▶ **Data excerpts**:
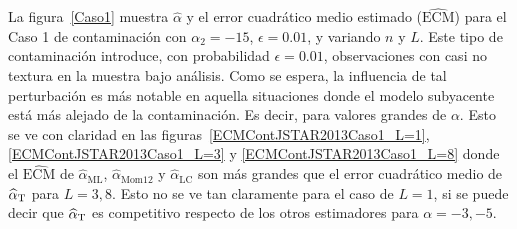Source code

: 
La figura~\ref{Caso1} muestra $\widehat{\alpha}$ y el error cuadrático medio estimado ($\widehat{\text{ECM}}$) para el Caso 1 de contaminación con $\alpha_2=-15$, $\epsilon=0.01$, y variando $n$ y $L$.  
Este tipo de contaminación introduce, con probabilidad $\epsilon=0.01$, observaciones con casi no textura en la muestra bajo análisis. Como se espera, la influencia de tal perturbación es más notable en aquella situaciones donde el modelo subyacente está más alejado de la contaminación. Es decir, para valores grandes de $\alpha$. Esto se ve con claridad en las figuras~\ref{ECMContJSTAR2013Caso1_L=1},\ref{ECMContJSTAR2013Caso1_L=3} y \ref{ECMContJSTAR2013Caso1_L=8} donde el $\widehat{\text{ECM}}$ de $\widehat\alpha_{\text{ML}}$, $\widehat\alpha_{\text{Mom12}}$ y $\widehat\alpha_{\text{LC}}$ son más grandes que el error cuadrático medio de $\widehat\alpha_{\text T}$ para $L=3,8$. Esto no se ve tan claramente para el caso de $L=1$, si se puede decir que $\widehat\alpha_{\text T}$ es competitivo respecto de los otros estimadores para $\alpha=-3,-5$.


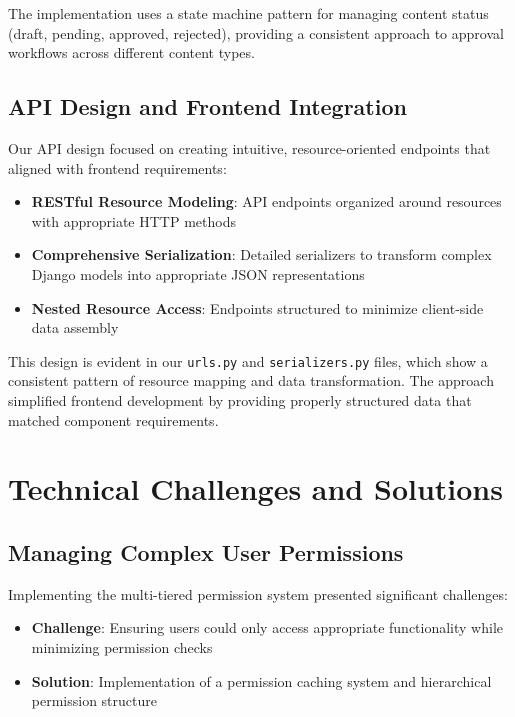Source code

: The implementation uses a state machine pattern for managing content status (draft, pending, approved, rejected), providing a consistent approach to approval workflows across different content types.

\subsection{API Design and Frontend Integration}

Our API design focused on creating intuitive, resource-oriented endpoints that aligned with frontend requirements:

\begin{itemize}
    \item \textbf{RESTful Resource Modeling}: API endpoints organized around resources with appropriate HTTP methods
    \item \textbf{Comprehensive Serialization}: Detailed serializers to transform complex Django models into appropriate JSON representations
    \item \textbf{Nested Resource Access}: Endpoints structured to minimize client-side data assembly
\end{itemize}

This design is evident in our \texttt{urls.py} and \texttt{serializers.py} files, which show a consistent pattern of resource mapping and data transformation. The approach simplified frontend development by providing properly structured data that matched component requirements.

\section{Technical Challenges and Solutions}

\subsection{Managing Complex User Permissions}

Implementing the multi-tiered permission system presented significant challenges:

\begin{itemize}
    \item \textbf{Challenge}: Ensuring users could only access appropriate functionality while minimizing permission checks
    \item \textbf{Solution}: Implementation of a permission caching system and hierarchical permission structure
\end{itemize}


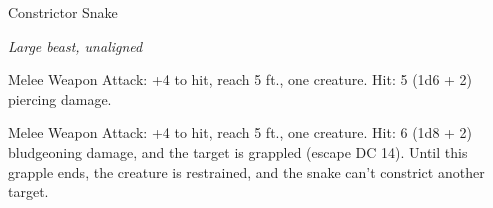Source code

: \begin{monsterbox}{Constrictor Snake}
\begin{hangingpar}
\textit{Large beast, unaligned}
\end{hangingpar}
\dndline%
\basics[%
armorclass = 12,
hitpoints = 2d10 + 2,
speed = {30 ft., swim 30 ft.}
]
\dndline%
\stats[%
STR = \stat{15},
DEX = \stat{14},
CON = \stat{12},
INT = \stat{1},
WIS = \stat{10},
CHA = \stat{3}
]
\dndline%
\details[%
skills={},
damageimmunities={},
savingthrows={},
conditionimmunities={},
damageresistances={},
damagevulnerabilities={},
senses={blindsight 10 ft., passive Perception 10},
challenge=1/4
]
\dndline%
\begin{monsteraction}[Bite]
Melee Weapon Attack: +4 to hit, reach 5 ft., one creature. Hit: 5 (1d6 + 2) piercing damage.
\end{monsteraction}
\begin{monsteraction}[Constrict]
Melee Weapon Attack: +4 to hit, reach 5 ft., one creature. Hit: 6 (1d8 + 2) bludgeoning damage, and the target is grappled (escape DC 14). Until this grapple ends, the creature is restrained, and the snake can't constrict another target.
\end{monsteraction}
\end{monsterbox}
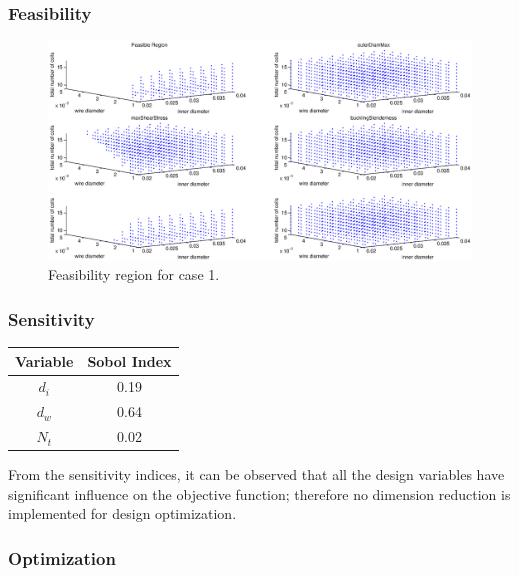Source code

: \documentclass[10pt]{article}
\begin{document}
\subsubsection{Feasibility}
	
			\begin{figure}[h!]
		 \begin{center}\includegraphics[scale=.35]{Case_56_3891011_Feasibility.eps}\end{center}
		 \caption{Feasibility region for case 1.}
		 \label{Feasibility region for case 1.}
		 \end{figure}
		 
\subsubsection{Sensitivity}		
 
		 \begin{center}
	 \begin{tabular}{| c  | c |  }
	 	\hline Variable & Sobol Index\\
	 	\hline $d_{i}$ & 0.19 \\
		\hline $d_{w}$ & 0.64  \\
		\hline $N_{t}$ & 0.02 \\ 
		\hline
	 \end{tabular}
\end{center}

From the sensitivity indices, it can be observed that all the design variables have significant influence on the objective function; therefore no dimension reduction is implemented for design optimization. 


\subsubsection{Optimization}
	
\end{document}
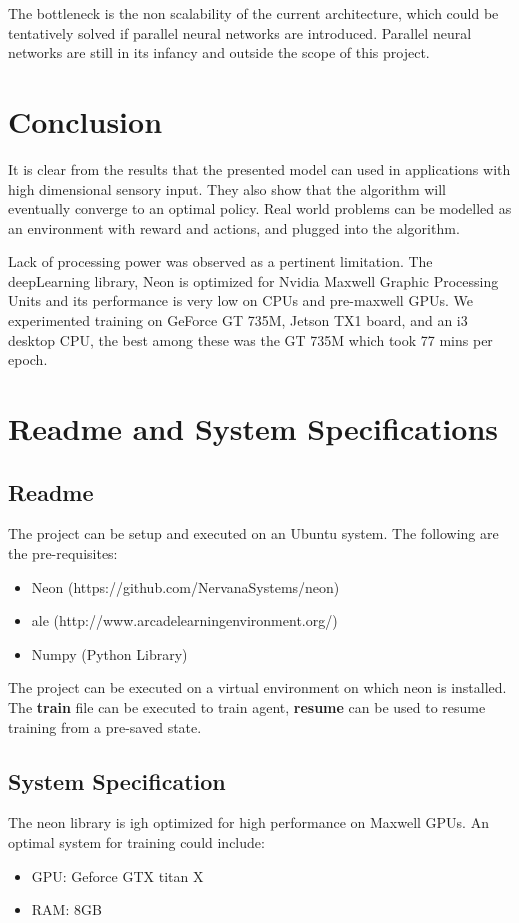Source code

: \documentclass[a4paper,12pt]{report}
\begin{document}
				The bottleneck is the non scalability of the current architecture, which could be tentatively solved if parallel neural networks are introduced. Parallel neural networks are still in its infancy and outside the scope of this project.
	\chapter{Conclusion}
		It is clear from the results that the presented model can used in applications with high dimensional sensory input\cite{stock}\cite{network}\cite{IOT}\cite{Go}. They also show that the algorithm will eventually converge to an optimal policy. Real world problems can be modelled as an environment with reward and actions, and plugged into the algorithm.

		Lack of processing power was observed as a pertinent limitation. The deepLearning library, Neon is optimized for Nvidia Maxwell Graphic Processing Units and its performance is very low on CPUs and pre-maxwell GPUs. We experimented training on GeForce GT 735M, Jetson TX1 board, and an i3 desktop CPU, the best among these was the GT 735M which took 77 mins per epoch.


	\newpage
	\nocite{*}
	
	
\appendix
	\chapter{Readme and System Specifications}
		\section{Readme}
		The project can be setup and executed on an Ubuntu system. The following are the pre-requisites:
		\begin{itemize}
				\item Neon (https://github.com/NervanaSystems/neon)
				\item \ac{ale} (http://www.arcadelearningenvironment.org/)
				\item Numpy (Python Library)
		\end{itemize}
		The project can be executed on a virtual environment on which neon is installed. The \textbf{train} file can be executed to train agent, \textbf{resume} can be used to resume training from a pre-saved state. 
		\section{System Specification}
		The neon library is igh optimized for high performance on Maxwell GPUs. An optimal system for training could include:
		\begin{itemize}
				\item GPU: Geforce GTX titan X
				\item RAM: 8GB
		\end{itemize}
\end{document}
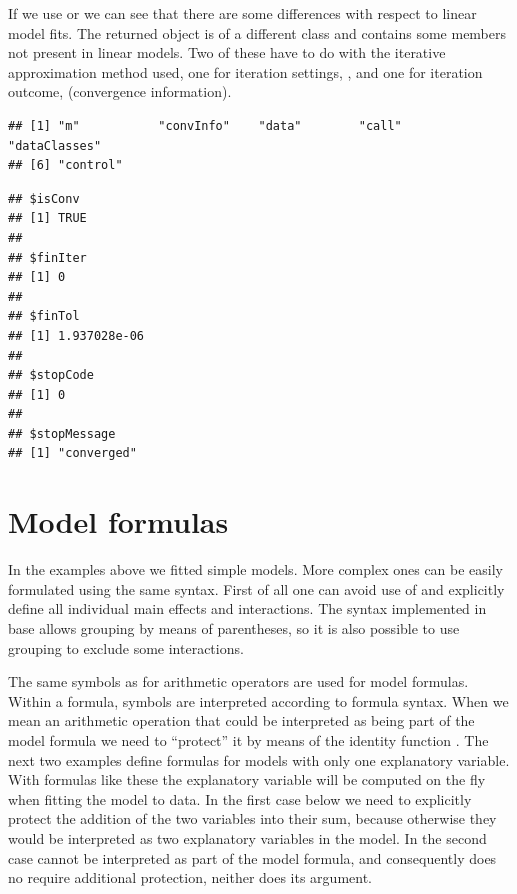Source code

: \documentclass[krantz2]{krantz}\usepackage{knitr}%
\begin{document}
\begin{explainbox}
If we use  or  we can see that there are some differences with respect to linear model fits. The returned object is of a different class and contains some members not present in linear models. Two of these have to do with the iterative approximation method used, one for iteration settings, , and one for iteration outcome,  (convergence information).

\begin{knitrout}\footnotesize
{}\color{fgcolor}\begin{kframe}
\begin{alltt}
\end{alltt}
\begin{verbatim}
## [1] "m"           "convInfo"    "data"        "call"        "dataClasses"
## [6] "control"
\end{verbatim}
\begin{alltt}
\hlopt{$}
\end{alltt}
\begin{verbatim}
## $isConv
## [1] TRUE
## 
## $finIter
## [1] 0
## 
## $finTol
## [1] 1.937028e-06
## 
## $stopCode
## [1] 0
## 
## $stopMessage
## [1] "converged"
\end{verbatim}
\end{kframe}
\end{knitrout}
\end{explainbox}

\section{Model formulas}
In the examples above we fitted simple models. More complex ones can be easily formulated using the same syntax. First of all one can avoid use of \code{*} and explicitly define all individual main effects and interactions. The syntax implemented in base \Rlang allows grouping by means of parentheses, so it is also possible to use grouping to exclude some interactions.

The same symbols as for arithmetic operators are used for model formulas. Within a formula, symbols are interpreted according to formula syntax. When we mean an arithmetic operation that could be interpreted as being part of the model formula we need to ``protect'' it by means of the identity function . The next two examples define formulas for models with only one explanatory variable. With formulas like these the explanatory variable will be computed on the fly when fitting the model to data. In the first case below we need to explicitly protect the addition of the two variables into their sum, because otherwise they would be interpreted as two explanatory variables in the model. In the second case  cannot be interpreted as part of the model formula, and consequently does no require additional protection, neither does its argument.
\end{document}
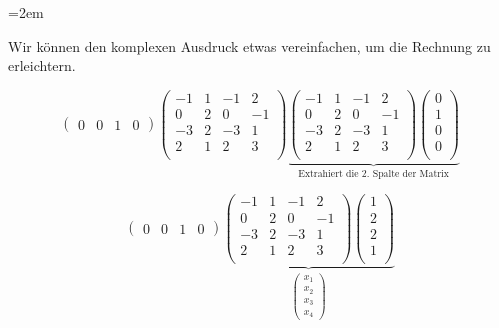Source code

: \begin{solution}    

    \vspace{1\baselineskip}

    \leftskip=2em

    Wir können den komplexen Ausdruck etwas vereinfachen, um die Rechnung zu erleichtern.

    \begin{equation*}    
        \begin{pmatrix}
        0 & 0 & 1 & 0
        \end{pmatrix}
        \begin{pmatrix}
        -1 & 1 & -1 & 2 \\
        0 & 2 & 0 & -1 \\
        -3 & 2 & -3 & 1 \\
        2 & 1 & 2 & 3 \\
        \end{pmatrix}
        \underbrace{
        \begin{pmatrix}
        -1 & 1 & -1 & 2 \\
        0 & 2 & 0 & -1 \\
        -3 & 2 & -3 & 1 \\
        2 & 1 & 2 & 3 \\
        \end{pmatrix}
        \begin{pmatrix}
        0\\
        1\\
        0\\
        0\\
        \end{pmatrix}}_{\text{Extrahiert die 2. Spalte der Matrix}}
    \end{equation*}

    \vspace{1\baselineskip}

    \begin{equation*}    
        \begin{pmatrix}
        0 & 0 & 1 & 0
        \end{pmatrix}
        \underbrace{
        \begin{pmatrix}
        -1 & 1 & -1 & 2 \\
        0 & 2 & 0 & -1 \\
        -3 & 2 & -3 & 1 \\
        2 & 1 & 2 & 3 \\
        \end{pmatrix}
        \begin{pmatrix}
            1 \\
            2 \\
            2 \\ 
            1 \\
        \end{pmatrix}}_{\begin{pmatrix} x_1 \\ x_2 \\ x_3 \\ x_4 \end{pmatrix}}
    \end{equation*}


\end{solution}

▶ **Task prompt**: Print only the lines from the first line of the data above through the one containing "variando $n$ y $L$.", exactly as they are, with pictures omitted.

▶ **Task response**:
Source code

: 
La figura~\ref{Caso1} muestra $\widehat{\alpha}$ y el error cuadrático medio estimado ($\widehat{\text{ECM}}$) para el Caso 1 de contaminación con $\alpha_2=-15$, $\epsilon=0.01$, y variando $n$ y $L$.  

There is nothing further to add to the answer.